Common Golf Misconceptions
Golf is a game that requires skill rather than agility.
Amateur golfers achieve nearly 90% of their peak muscle activity while driving golf balls. This intensity is akin to weightlifting, in that upon completing four repetitions, fatigue sets-in. Imagine repeating this 40-50 times per round.
A poor swing is to blame for pain during a golf game.
Research studies in sports medicine indicates that approximately 30% of professionals on-tour play injured each week. Try telling a pro that he needs to work on his swing!
A strength-focused conditioning routine increases driving distance.
Flexibility is vastly more important to the long game than strength. The speed of a club-head determines distance. The larger the arc, the greater the club-head speed when it makes contact with the ball. Optimizing your posture and flexibility is the key to hitting longer and more powerful golf shots—the tenet of chiropractic care for over 100 years.
Flexibility is the Key
Relationship between Flexibility and Club Head Speed
Generally, the average golfer takes-up golf when he or she no longer cares to participates in physically demanding sports. Unfortunately, this lack of involvement in competitive play contributes to an overall decrease in flexibility —especially where the spine, shoulders, hips and pelvis (key components of a good golf swing) are concerned. Desk jobs and long daily commutes compound the situation.

= Apply what you read =
• 1. According to the text on golf misconceptions, why is flexibility more important than strength for driving distance? Answer in one to three sentences.
• 2. Rewrite the passage of the text on golf misconceptions from "Amateur golfers achieve" up to and including "increases driving distance.", replacing "fatigue" with "exhaustion".
• 3. Continue the text on golf misconceptions from the point at which it ends.

(Extracted page text data)
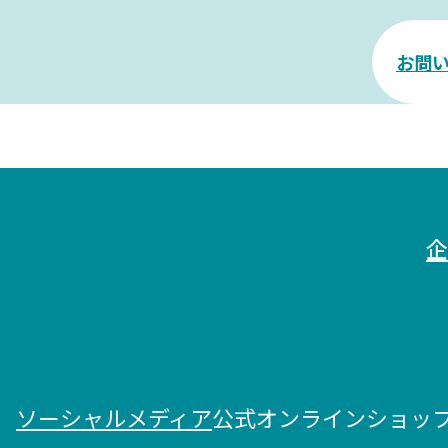
お問
企
ソーシャルメディア
公式オンラインショッ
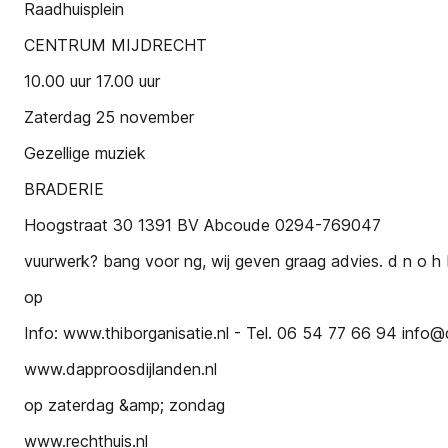
Raadhuisplein
CENTRUM MIJDRECHT
10.00 uur 17.00 uur
Zaterdag 25 november
Gezellige muziek
BRADERIE
Hoogstraat 30 1391 BV Abcoude 0294-769047
vuurwerk? bang voor ng, wij geven graag advies. d n o h I
op
Info: www.thiborganisatie.nl - Tel. 06 54 77 66 94 info@
www.dapproosdijlanden.nl
op zaterdag &amp; zondag
www.rechthuis.nl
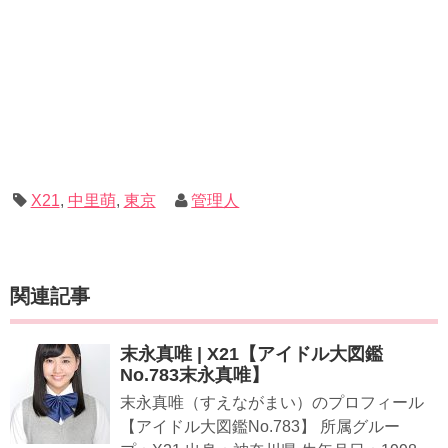
X21
,
中里萌
,
東京
管理人
関連記事
末永真唯 | X21【アイドル大図鑑
No.783末永真唯】
末永真唯（すえながまい）のプロフィール
【アイドル大図鑑No.783】 所属グルー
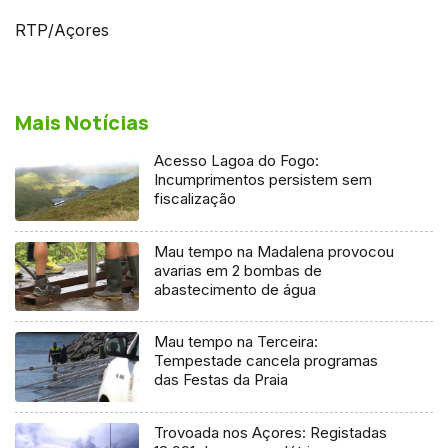
RTP/Açores
Mais Notícias
Acesso Lagoa do Fogo:
Incumprimentos persistem sem
fiscalização
Mau tempo na Madalena provocou
avarias em 2 bombas de
abastecimento de água
Mau tempo na Terceira:
Tempestade cancela programas
das Festas da Praia
Trovoada nos Açores: Registadas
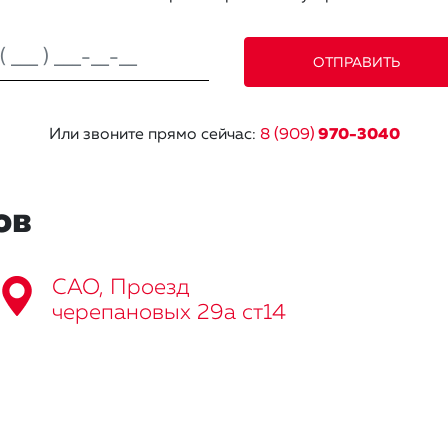
Или звоните прямо сейчас:
8 (909)
970-3040
ов
САО, Проезд
черепановых 29а ст14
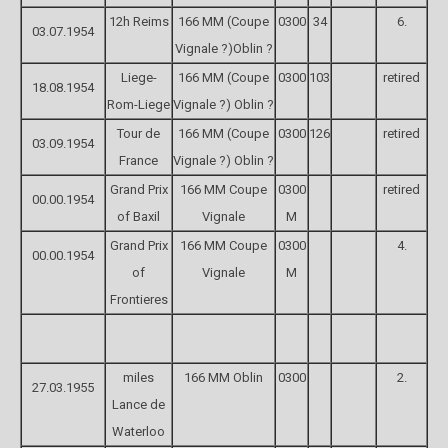
12h Reims
166 MM (Coupe
0300
34
6.
03.07.1954
Vignale ?)Oblin ?
Liege-
166 MM (Coupe
0300
103
retired
18.08.1954
Rom-Liege
Vignale ?) Oblin ?
Tour de
166 MM (Coupe
0300
126
retired
03.09.1954
France
Vignale ?) Oblin ?
Grand Prix
166 MM Coupe
0300
retired
00.00.1954
of Baxil
Vignale
M
Grand Prix
166 MM Coupe
0300
4.
00.00.1954
of
Vignale
M
Frontieres
miles
166 MM Oblin
0300
2.
27.03.1955
Lance de
Waterloo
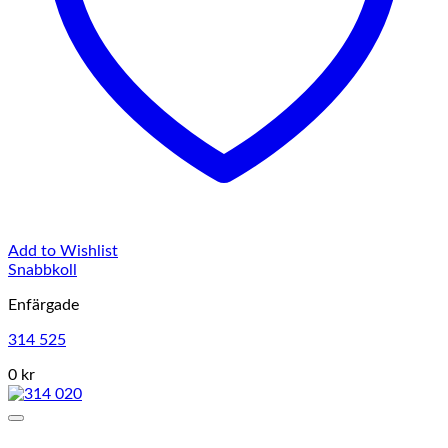
Add to Wishlist
Snabbkoll
Enfärgade
314 525
0 kr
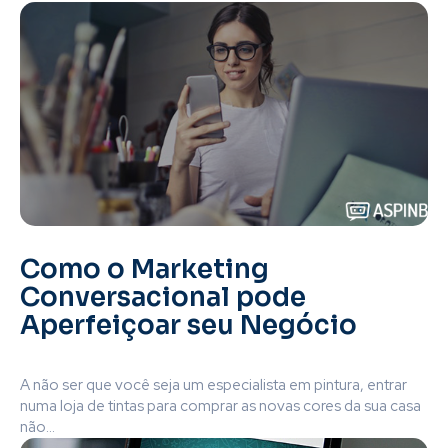
Como o Marketing
Conversacional pode
Aperfeiçoar seu Negócio
A não ser que você seja um especialista em pintura, entrar
numa loja de tintas para comprar as novas cores da sua casa
não...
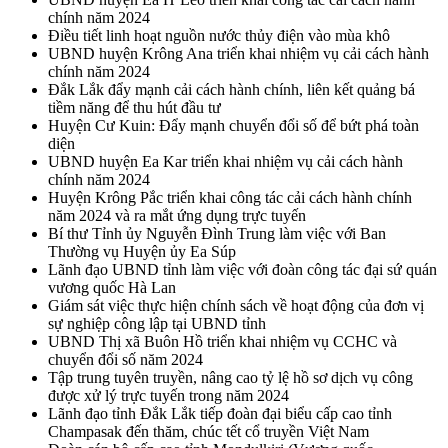
chính năm 2024
Điều tiết linh hoạt nguồn nước thủy điện vào mùa khô
UBND huyện Krông Ana triển khai nhiệm vụ cải cách hành
chính năm 2024
Đắk Lắk đẩy mạnh cải cách hành chính, liên kết quảng bá
tiềm năng để thu hút đầu tư
Huyện Cư Kuin: Đẩy mạnh chuyển đổi số để bứt phá toàn
diện
UBND huyện Ea Kar triển khai nhiệm vụ cải cách hành
chính năm 2024
Huyện Krông Pắc triển khai công tác cải cách hành chính
năm 2024 và ra mắt ứng dụng trực tuyến
Bí thư Tỉnh ủy Nguyễn Đình Trung làm việc với Ban
Thường vụ Huyện ủy Ea Súp
Lãnh đạo UBND tỉnh làm việc với đoàn công tác đại sứ quán
vương quốc Hà Lan
Giám sát việc thực hiện chính sách về hoạt động của đơn vị
sự nghiệp công lập tại UBND tỉnh
UBND Thị xã Buôn Hồ triển khai nhiệm vụ CCHC và
chuyển đổi số năm 2024
Tập trung tuyên truyền, nâng cao tỷ lệ hồ sơ dịch vụ công
được xử lý trực tuyến trong năm 2024
Lãnh đạo tỉnh Đắk Lắk tiếp đoàn đại biểu cấp cao tỉnh
Champasak đến thăm, chúc tết cổ truyền Việt Nam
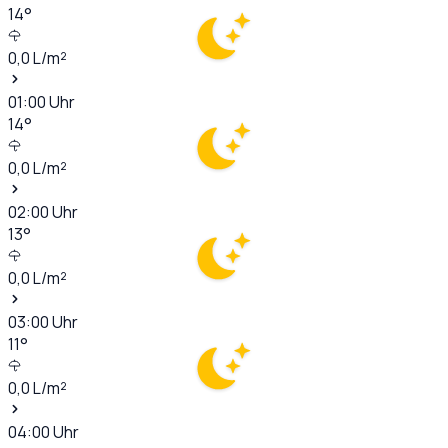
14
°
0,0
L/m²
01:00
Uhr
14
°
0,0
L/m²
02:00
Uhr
13
°
0,0
L/m²
03:00
Uhr
11
°
0,0
L/m²
04:00
Uhr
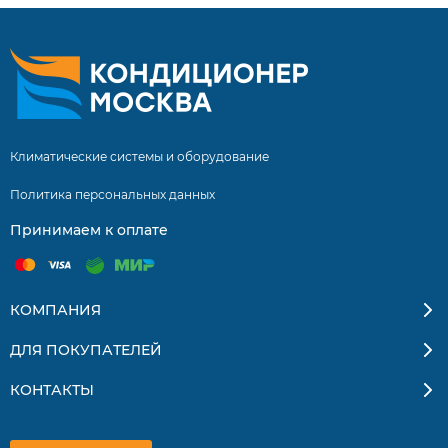
Климатические системы и оборудование
Политика персональных данных
Принимаем к оплате
КОМПАНИЯ
ДЛЯ ПОКУПАТЕЛЕЙ
КОНТАКТЫ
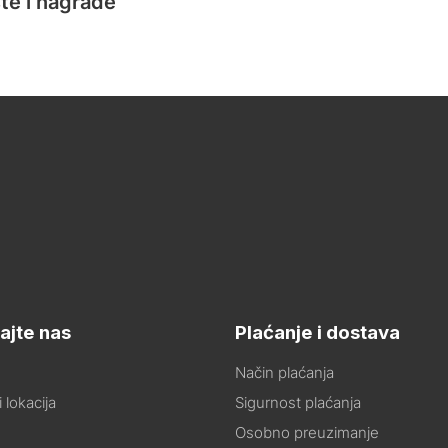
te i nagrade
ajte nas
Plaćanje i dostava
Način plaćanja
 lokacija
Sigurnost plaćanja
Osobno preuzimanje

= Responses to the exercise =
• 1. Distance is determined by the speed of the club-head. A larger arc produces greater club-head speed when the club makes contact with the ball, and posture and flexibility are what make that possible.

• 2.
Amateur golfers achieve nearly 90% of their peak muscle activity while driving golf balls. This intensity is akin to weightlifting, in that upon completing four repetitions, exhaustion sets-in. Imagine repeating this 40-50 times per round.
A poor swing is to blame for pain during a golf game.
Research studies in sports medicine indicates that approximately 30% of professionals on-tour play injured each week. Try telling a pro that he needs to work on his swing!
A strength-focused conditioning routine increases driving distance.

• 3.
*Flexibility is the key to improving your game and reducing your pain.*
In addition to improving your golf swing, optimal flexibility also diminishes the possibility of injury while playing. In fact, the root cause of golf injuries is a lack of joint mobility and muscle pliability.
The golf swing depends on nearly every joint in the human body: from the tips of the toes to the fingertips. When healthy and flexible, these joints work together like a well-oiled machine. However, when there is an injury to any of them, the healthy joints pick up the slack, resulting in strain and muscle fatigue.
This can cause serious repetitive motion injury to both the dysfunctional joints and the over-burdened (but otherwise healthy) joints, as well.
In order for the joint chain to function at its highest level, peak muscle and bone support is required. In fact, fourteen muscles are crucial to a golf swing, each working in concert to transform a sequence of bones and joints into one perfect spring. The purpose of the spring is to “coil” potential energy. That energy is then converted into kinetic energy when the spring tension is released and the club swings around the body at a high speed.
Therefore, treating golf-related injury or improving the golf swing requires a combined approach that addresses both the joint mechanics AND muscle flexibility. This is where chiropractic adjustments and Active Release Technique (ART) comes in.
Dr. Jonathan Donath can identify the areas in need of attention, and provide the individualized treatment that best addresses your specific needs.
The term “Chiropractic adjustment” describes one of the countless ways of implementing carefully applied and controlled pressure to restore joints to normal position and functionality. It also alleviates strain on the surrounding overworked muscles that succumb to injury while compensating for joint dysfunction.
Active Release Technique (ART)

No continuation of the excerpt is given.